By Patricia Zengerle
WASHINGTON (Reuters) – Democratic U.S. senators on Wednesday questioned whether President Donald Trump’s nominee to be CIA inspector general could act independently, after the president dismissed several officials responsible for investigating fraud and abuse at federal agencies.
“I’ll be looking today for you to explain why we can trust you to be independent in how you go about your responsibilities,” Senator Mark Warner, Democratic vice chairman of the Senate intelligence committee, told Peter Thomson at his confirmation hearing.
Trump has dismissed a series of government watchdogs in recent months. Members of Congress, including some of Trump’s fellow Republicans as well as Democrats, are concerned the dismissals will prevent independent, adequate oversight of the government.

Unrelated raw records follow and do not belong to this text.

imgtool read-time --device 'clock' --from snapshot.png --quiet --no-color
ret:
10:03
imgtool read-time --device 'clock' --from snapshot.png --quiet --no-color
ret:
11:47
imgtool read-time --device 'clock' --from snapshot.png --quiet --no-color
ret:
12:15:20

Thomson, an attorney from New Orleans who spent 23 years as a federal prosecutor, would be the first confirmed inspector general at the Central Intelligence Agency in years.

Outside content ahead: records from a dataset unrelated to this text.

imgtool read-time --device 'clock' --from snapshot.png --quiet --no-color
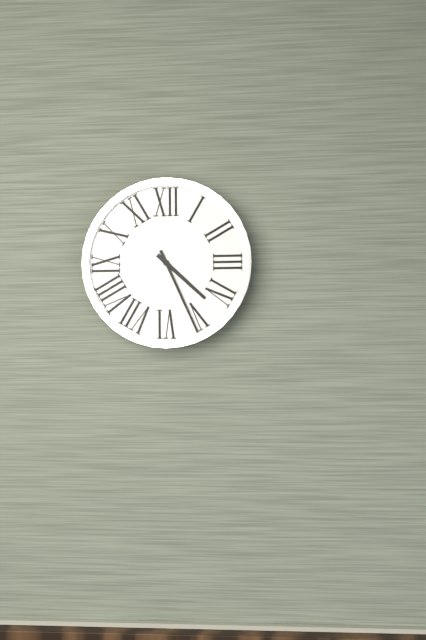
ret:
4:26
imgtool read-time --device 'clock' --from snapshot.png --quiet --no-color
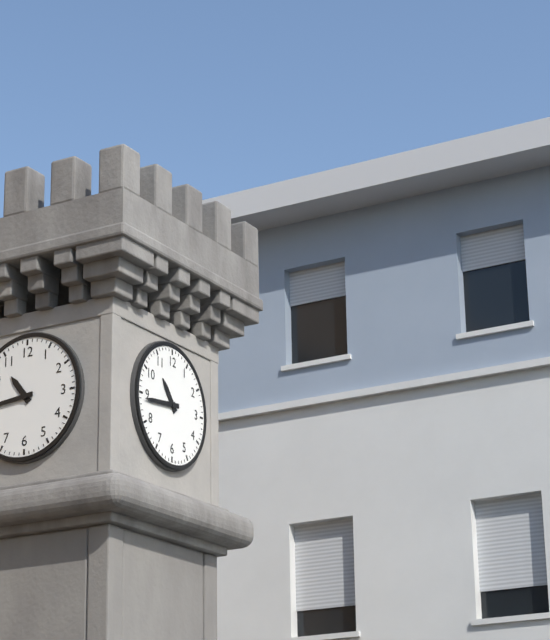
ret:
10:44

The agency has not had a permanent inspector general since 2015, and the last acting CIA inspector general resigned two years ago.

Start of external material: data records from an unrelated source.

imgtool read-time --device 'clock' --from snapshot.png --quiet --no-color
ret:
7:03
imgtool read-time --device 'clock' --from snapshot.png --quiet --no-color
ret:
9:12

There is also no confirmed IG for the entire intelligence community. In April, Trump fired Michael Atkinson from the position over his handling of a whistleblower complaint that helped trigger Trump’s impeachment late last year.
Thomson was questioned about Trump’s criticism of the intelligence community and assertions by the president and his allies that there is a “Deep State” conspiring against the president.
Thomson said he did not know how to respond. “I honestly don’t know what is meant by ‘Deep State,'” he told Senator Angus King, an independent who caucuses with the Democrats.
Thomson promised independence, saying, “No one from the White House ever gave me any kind of a litmus test or loyalty test to the president at all.”
Republican Senator Marco Rubio, the intelligence committee’s acting chairman, said he would move quickly toward Thomson’s confirmation vote in the full Republican-controlled Senate.